• **Assignment**: Count every line in the following listing that contains "left", then report that count with nothing added.

• **Material supplied**:
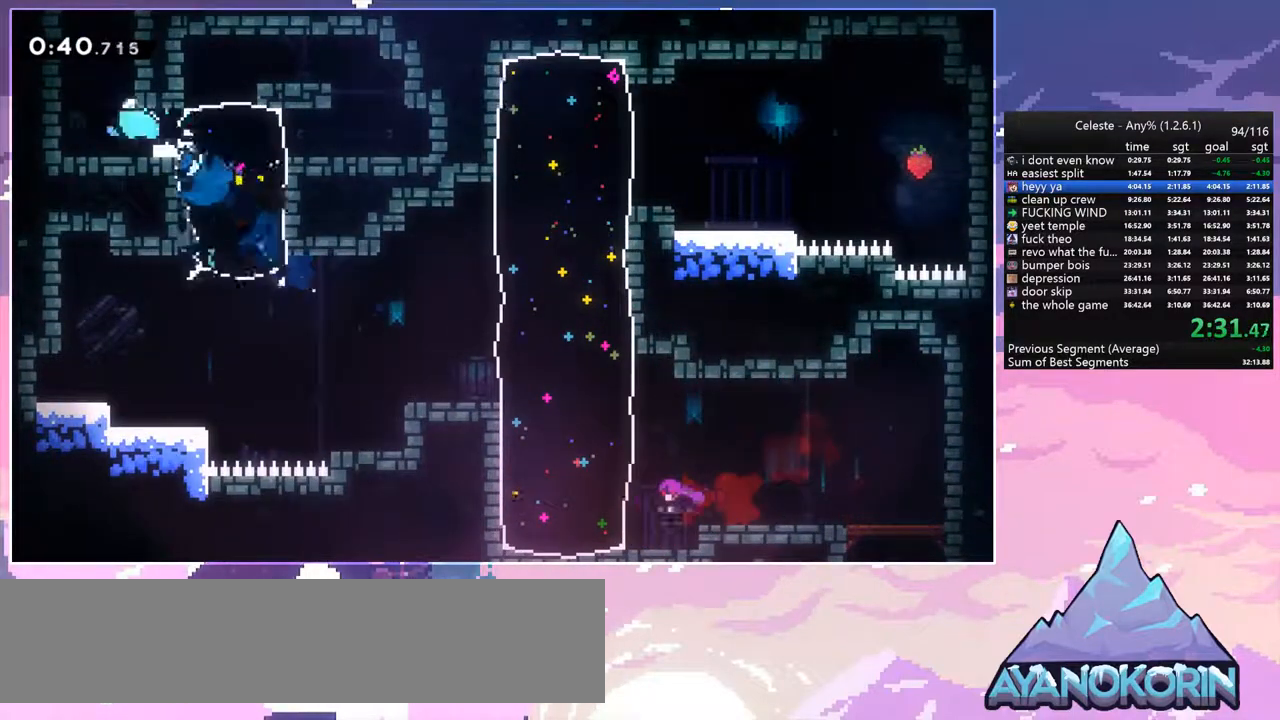
{"keys": [], "events": [[33, "dash", "down"], [133, "left", "up"], [183, "dash", "up"], [367, "up", "up"]]}
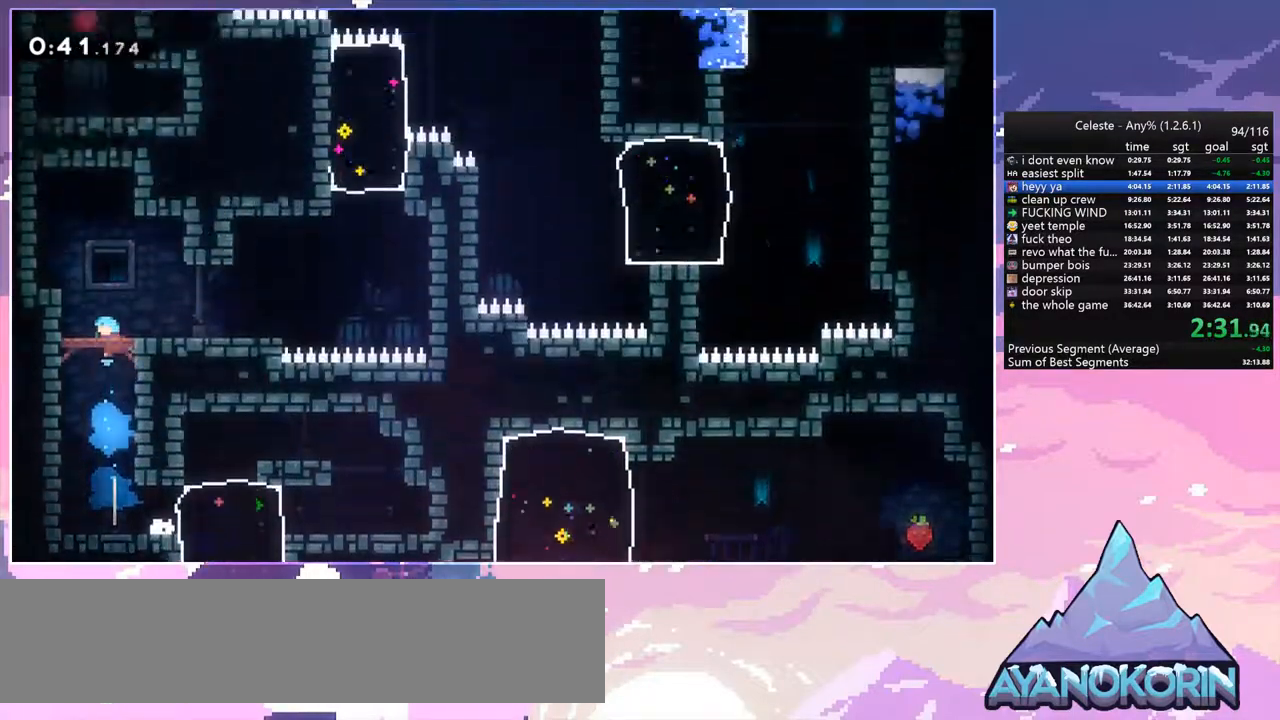
{"keys": [], "events": [[283, "left", "down"], [433, "left", "up"]]}
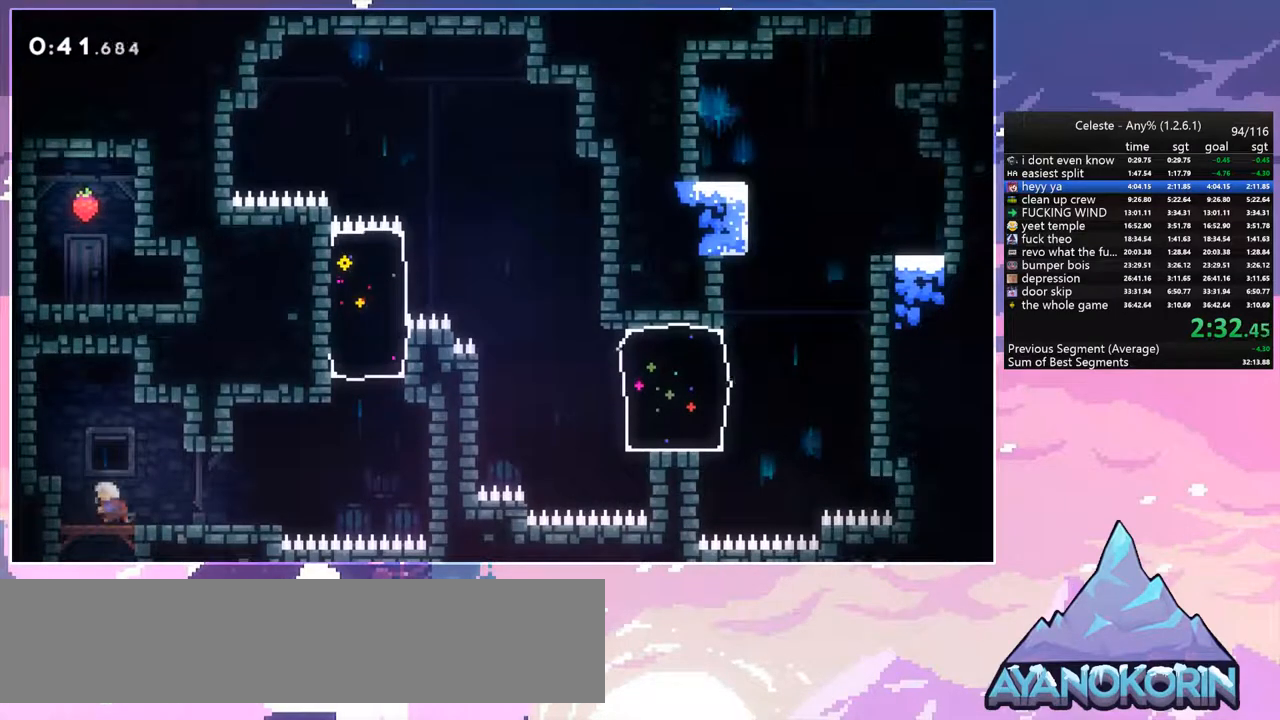
{"keys": ["right"], "events": [[33, "down", "down"], [67, "right", "down"], [117, "dash", "down"], [267, "down", "up"], [350, "jump", "down"], [450, "dash", "up"], [500, "jump", "up"]]}
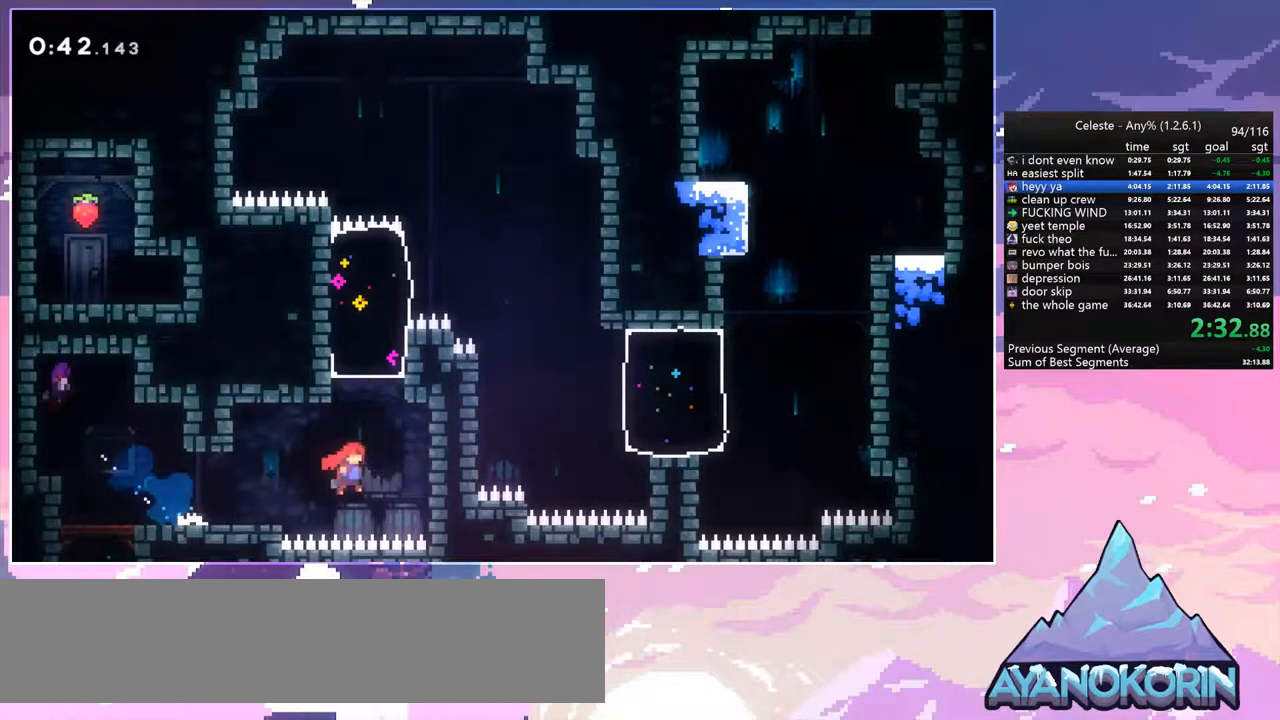
{"keys": ["grab", "jump", "left", "up"], "events": [[133, "jump", "down"], [233, "left", "down"], [283, "right", "up"], [283, "up", "down"], [317, "grab", "down"]]}
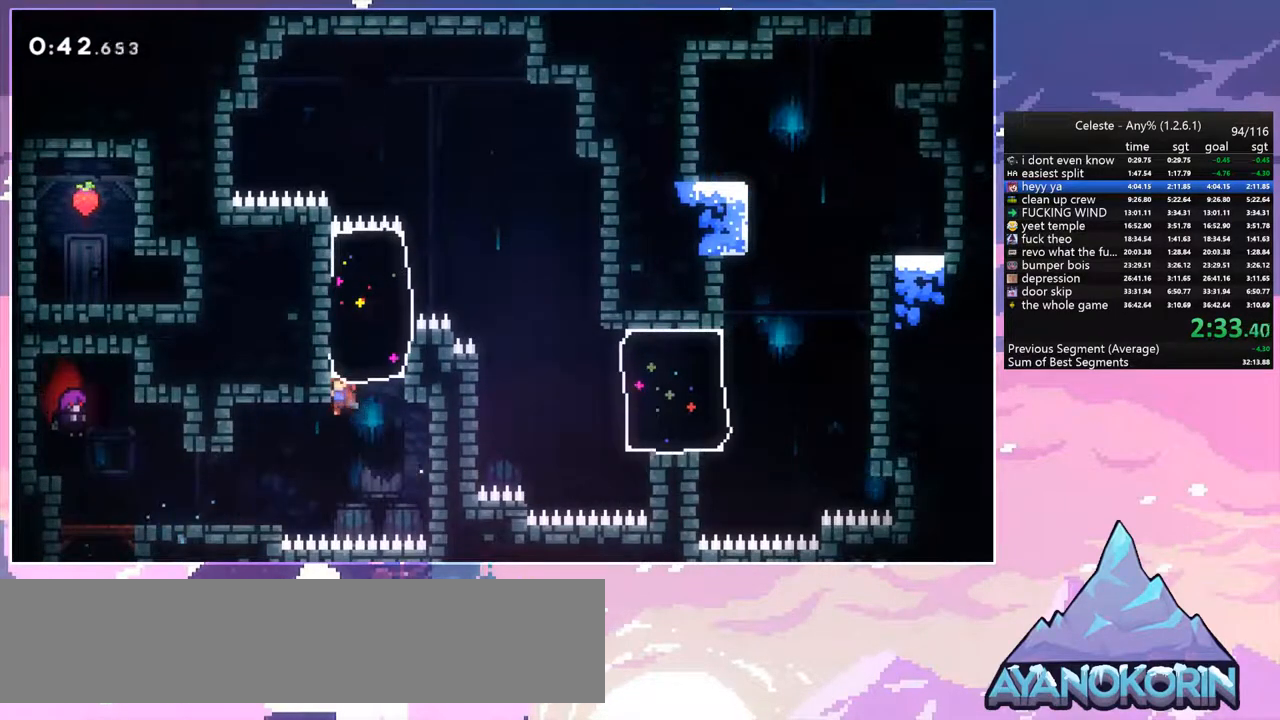
{"keys": ["right"], "events": [[17, "jump", "up"], [17, "left", "up"], [100, "right", "down"], [150, "dash", "down"], [383, "dash", "up"], [383, "grab", "up"], [433, "up", "up"]]}
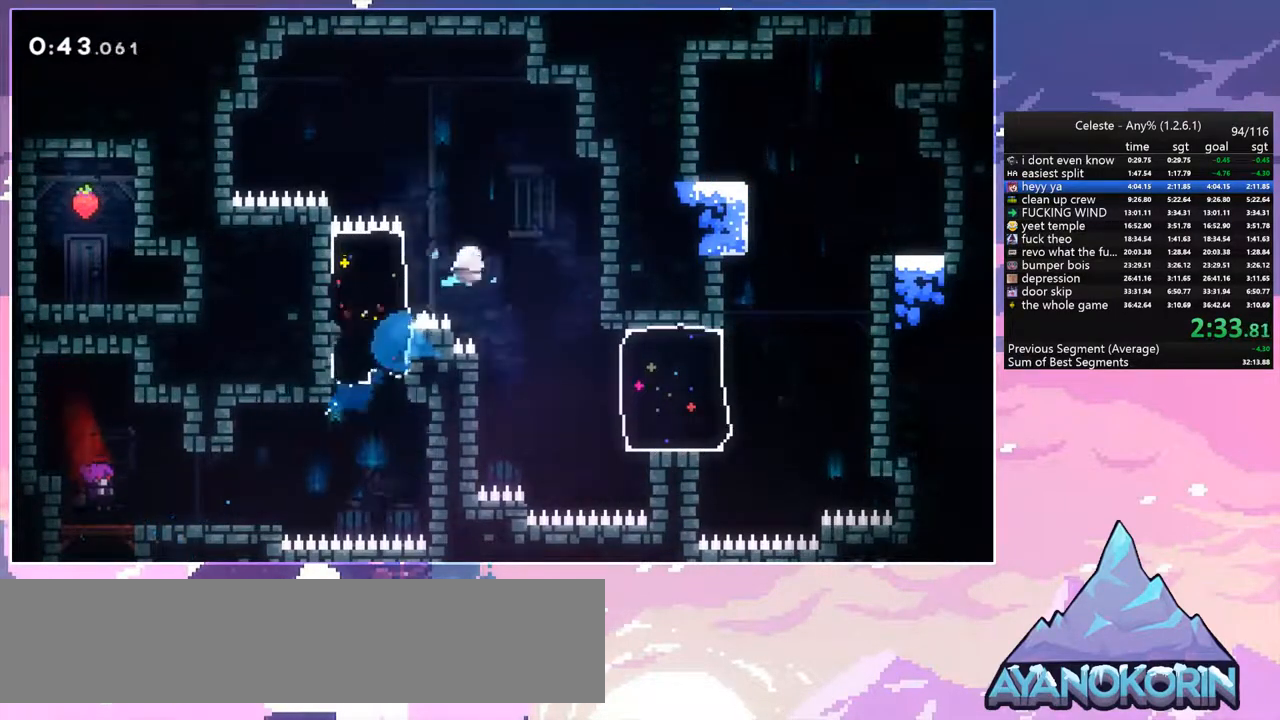
{"keys": ["dash", "right"], "events": [[217, "right", "up"], [350, "right", "down"], [500, "dash", "down"]]}
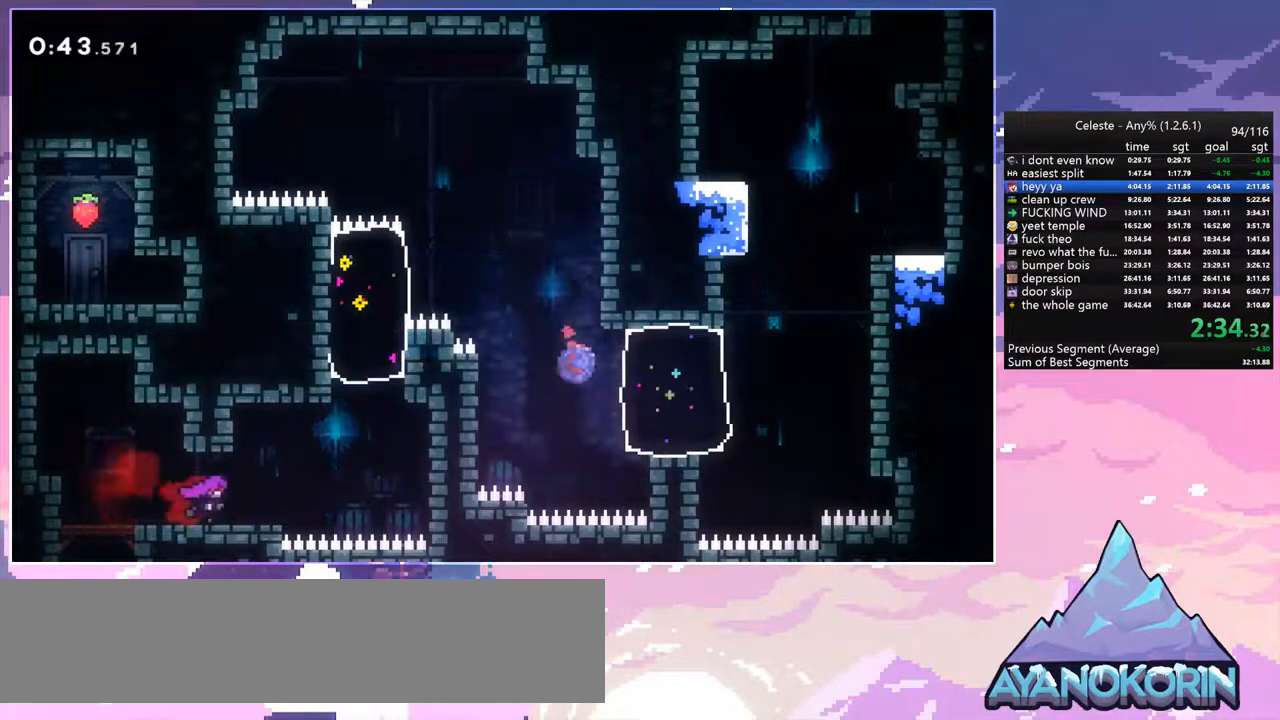
{"keys": ["dash", "up"], "events": [[133, "dash", "up"], [233, "up", "down"], [267, "right", "up"], [317, "dash", "down"]]}
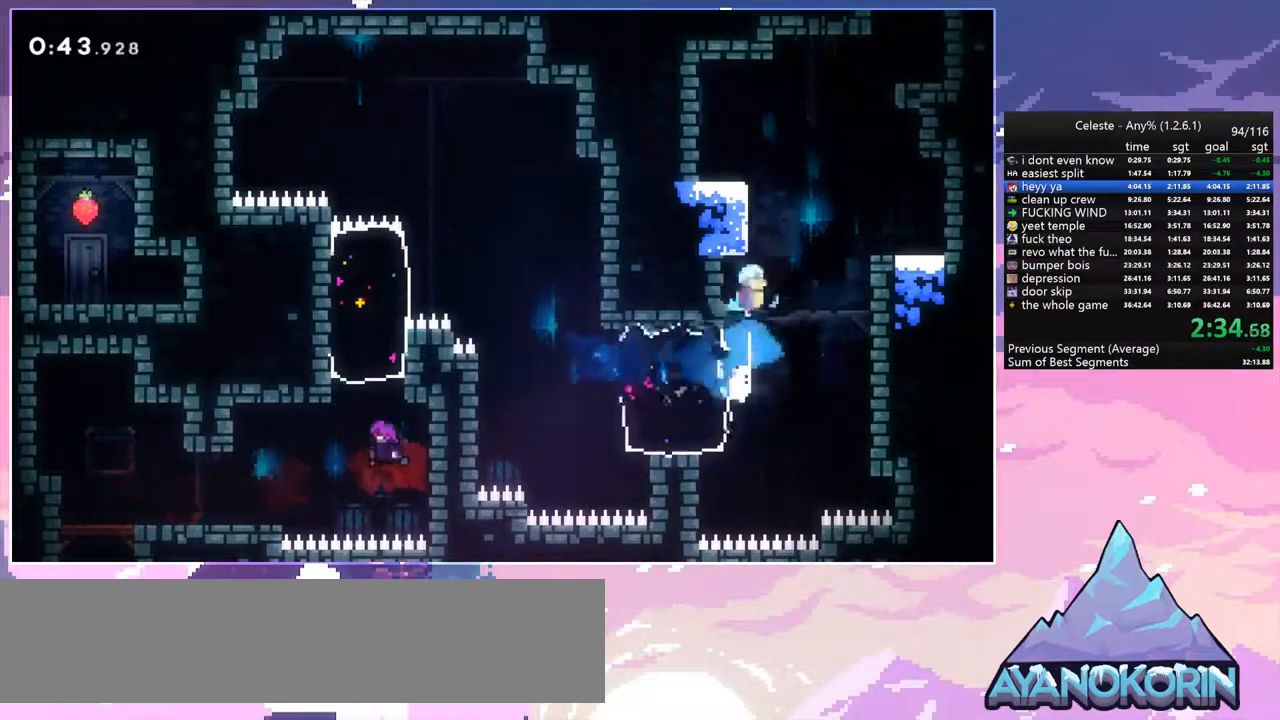
{"keys": ["grab", "jump", "right", "up"], "events": [[100, "grab", "down"], [100, "jump", "down"], [100, "right", "down"], [150, "dash", "up"], [333, "jump2", "down"], [383, "jump", "up"], [483, "jump", "down"], [483, "jump2", "up"]]}
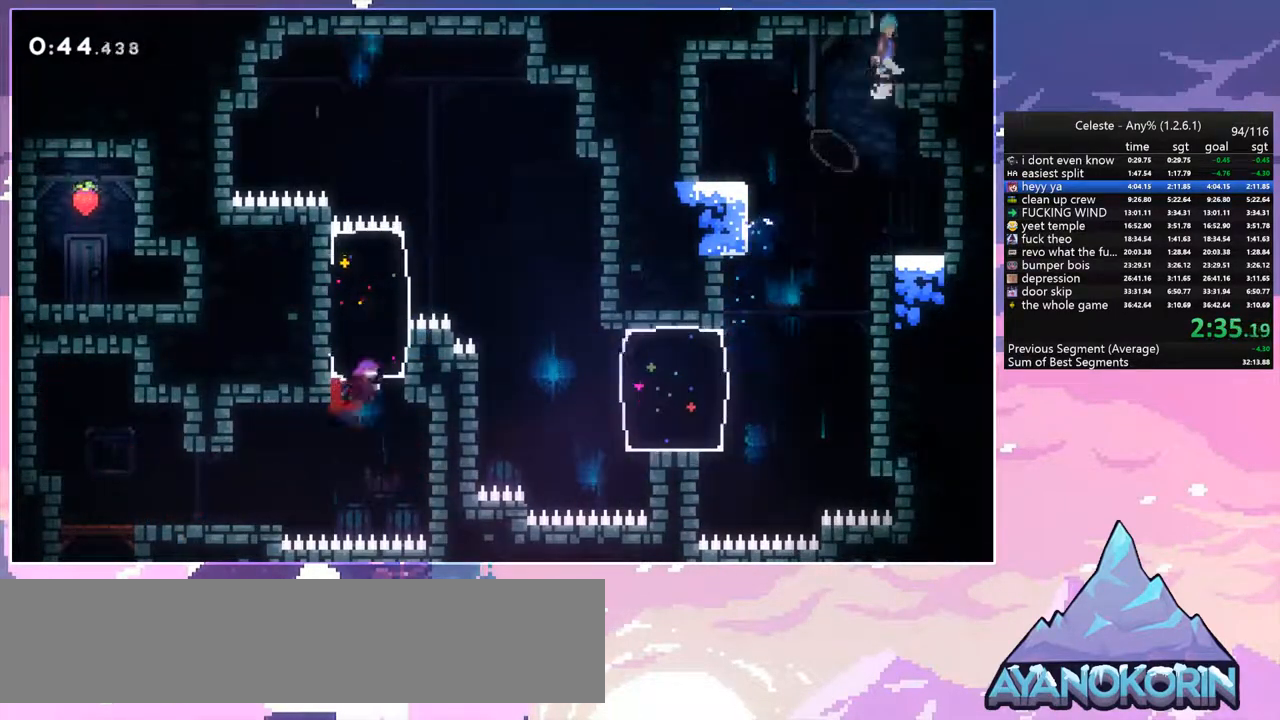
{"keys": ["grab", "jump", "left", "up"], "events": [[33, "left", "down"], [33, "right", "up"], [67, "jump2", "down"], [217, "jump2", "up"]]}
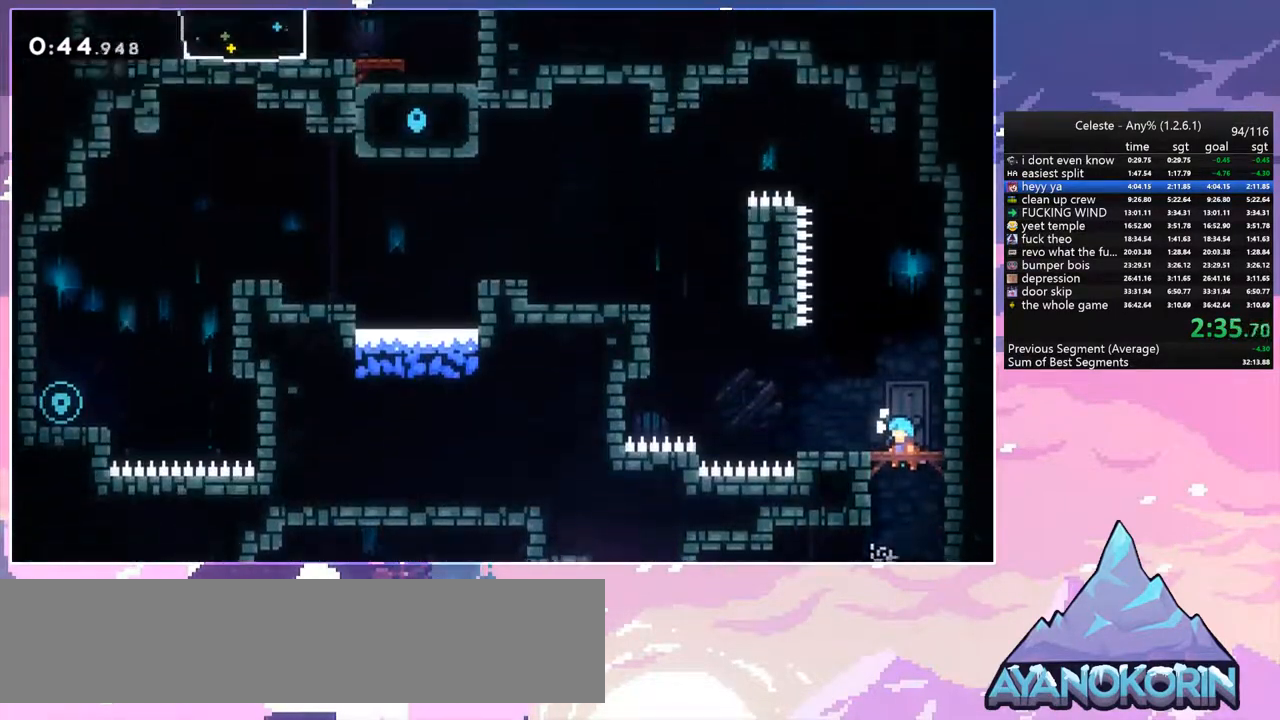
{"keys": ["grab", "jump", "left", "up"], "events": []}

• **Your solution**: 6